=== EXERCISE ===
Answer with the exact lines of the following material from the one containing "אחרת. לא תתאפשר מסירה של פסולת מזיקה" through the one containing "праздника Святой Троицы), в Православн", both end lines included.

=== INPUT MATERIAL ===
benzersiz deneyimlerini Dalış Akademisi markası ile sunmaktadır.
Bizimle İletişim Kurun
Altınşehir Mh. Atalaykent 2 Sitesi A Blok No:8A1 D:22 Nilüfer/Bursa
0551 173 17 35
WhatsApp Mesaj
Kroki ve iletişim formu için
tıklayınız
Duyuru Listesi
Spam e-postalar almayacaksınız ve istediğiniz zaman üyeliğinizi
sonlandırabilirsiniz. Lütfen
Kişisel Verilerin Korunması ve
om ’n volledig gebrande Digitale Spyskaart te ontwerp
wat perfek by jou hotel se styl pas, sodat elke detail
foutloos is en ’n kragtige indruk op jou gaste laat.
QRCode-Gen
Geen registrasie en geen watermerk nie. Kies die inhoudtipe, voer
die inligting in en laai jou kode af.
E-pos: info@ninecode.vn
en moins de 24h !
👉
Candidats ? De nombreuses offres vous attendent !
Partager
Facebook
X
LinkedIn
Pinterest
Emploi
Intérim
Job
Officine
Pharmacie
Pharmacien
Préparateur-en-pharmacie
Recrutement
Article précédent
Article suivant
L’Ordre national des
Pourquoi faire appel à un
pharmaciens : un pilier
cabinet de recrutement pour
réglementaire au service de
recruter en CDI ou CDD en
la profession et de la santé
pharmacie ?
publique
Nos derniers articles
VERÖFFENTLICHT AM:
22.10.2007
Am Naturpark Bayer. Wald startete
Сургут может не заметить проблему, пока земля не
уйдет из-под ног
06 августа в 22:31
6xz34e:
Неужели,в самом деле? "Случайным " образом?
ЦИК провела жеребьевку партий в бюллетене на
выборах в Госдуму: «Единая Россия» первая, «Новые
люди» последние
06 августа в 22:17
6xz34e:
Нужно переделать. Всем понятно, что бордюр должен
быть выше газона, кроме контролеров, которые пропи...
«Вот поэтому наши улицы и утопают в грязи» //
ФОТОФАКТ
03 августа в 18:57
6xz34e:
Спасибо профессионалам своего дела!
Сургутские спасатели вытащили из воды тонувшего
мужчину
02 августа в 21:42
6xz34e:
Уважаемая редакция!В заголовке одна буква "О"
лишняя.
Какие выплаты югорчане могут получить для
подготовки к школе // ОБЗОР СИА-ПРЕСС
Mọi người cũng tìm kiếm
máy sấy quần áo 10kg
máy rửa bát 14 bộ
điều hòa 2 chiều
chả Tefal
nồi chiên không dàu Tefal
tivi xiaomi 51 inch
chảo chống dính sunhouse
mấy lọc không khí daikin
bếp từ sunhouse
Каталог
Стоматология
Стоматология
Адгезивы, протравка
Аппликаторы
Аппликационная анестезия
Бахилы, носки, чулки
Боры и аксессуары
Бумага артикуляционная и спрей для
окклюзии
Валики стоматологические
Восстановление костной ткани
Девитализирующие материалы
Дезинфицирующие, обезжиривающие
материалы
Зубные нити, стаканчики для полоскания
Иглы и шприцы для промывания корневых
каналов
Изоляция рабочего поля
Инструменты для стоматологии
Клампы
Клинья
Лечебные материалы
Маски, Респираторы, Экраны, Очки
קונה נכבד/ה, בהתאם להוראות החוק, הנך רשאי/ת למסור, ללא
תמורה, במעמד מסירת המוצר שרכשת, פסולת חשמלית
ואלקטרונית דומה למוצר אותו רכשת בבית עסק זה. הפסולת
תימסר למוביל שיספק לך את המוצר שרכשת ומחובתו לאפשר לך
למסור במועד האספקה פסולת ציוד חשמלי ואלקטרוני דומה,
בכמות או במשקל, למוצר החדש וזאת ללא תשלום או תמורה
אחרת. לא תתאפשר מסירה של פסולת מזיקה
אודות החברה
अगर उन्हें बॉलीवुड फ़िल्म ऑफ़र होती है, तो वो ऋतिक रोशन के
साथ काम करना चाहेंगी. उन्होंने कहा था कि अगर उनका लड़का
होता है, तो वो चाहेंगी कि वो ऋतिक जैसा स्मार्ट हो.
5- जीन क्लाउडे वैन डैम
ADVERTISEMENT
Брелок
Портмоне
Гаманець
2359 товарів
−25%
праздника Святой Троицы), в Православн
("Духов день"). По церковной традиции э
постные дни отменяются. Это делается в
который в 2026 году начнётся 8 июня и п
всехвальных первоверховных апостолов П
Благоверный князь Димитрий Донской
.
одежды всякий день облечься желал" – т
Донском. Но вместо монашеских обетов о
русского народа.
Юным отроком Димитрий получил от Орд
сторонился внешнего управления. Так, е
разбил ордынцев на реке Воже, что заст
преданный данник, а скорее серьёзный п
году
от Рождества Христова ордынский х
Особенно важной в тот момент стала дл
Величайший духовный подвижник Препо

=== THE COMPLETED TASK ===
אחרת. לא תתאפשר מסירה של פסולת מזיקה
אודות החברה
अगर उन्हें बॉलीवुड फ़िल्म ऑफ़र होती है, तो वो ऋतिक रोशन के
साथ काम करना चाहेंगी. उन्होंने कहा था कि अगर उनका लड़का
होता है, तो वो चाहेंगी कि वो ऋतिक जैसा स्मार्ट हो.
5- जीन क्लाउडे वैन डैम
ADVERTISEMENT
Брелок
Портмоне
Гаманець
2359 товарів
−25%
праздника Святой Троицы), в Православн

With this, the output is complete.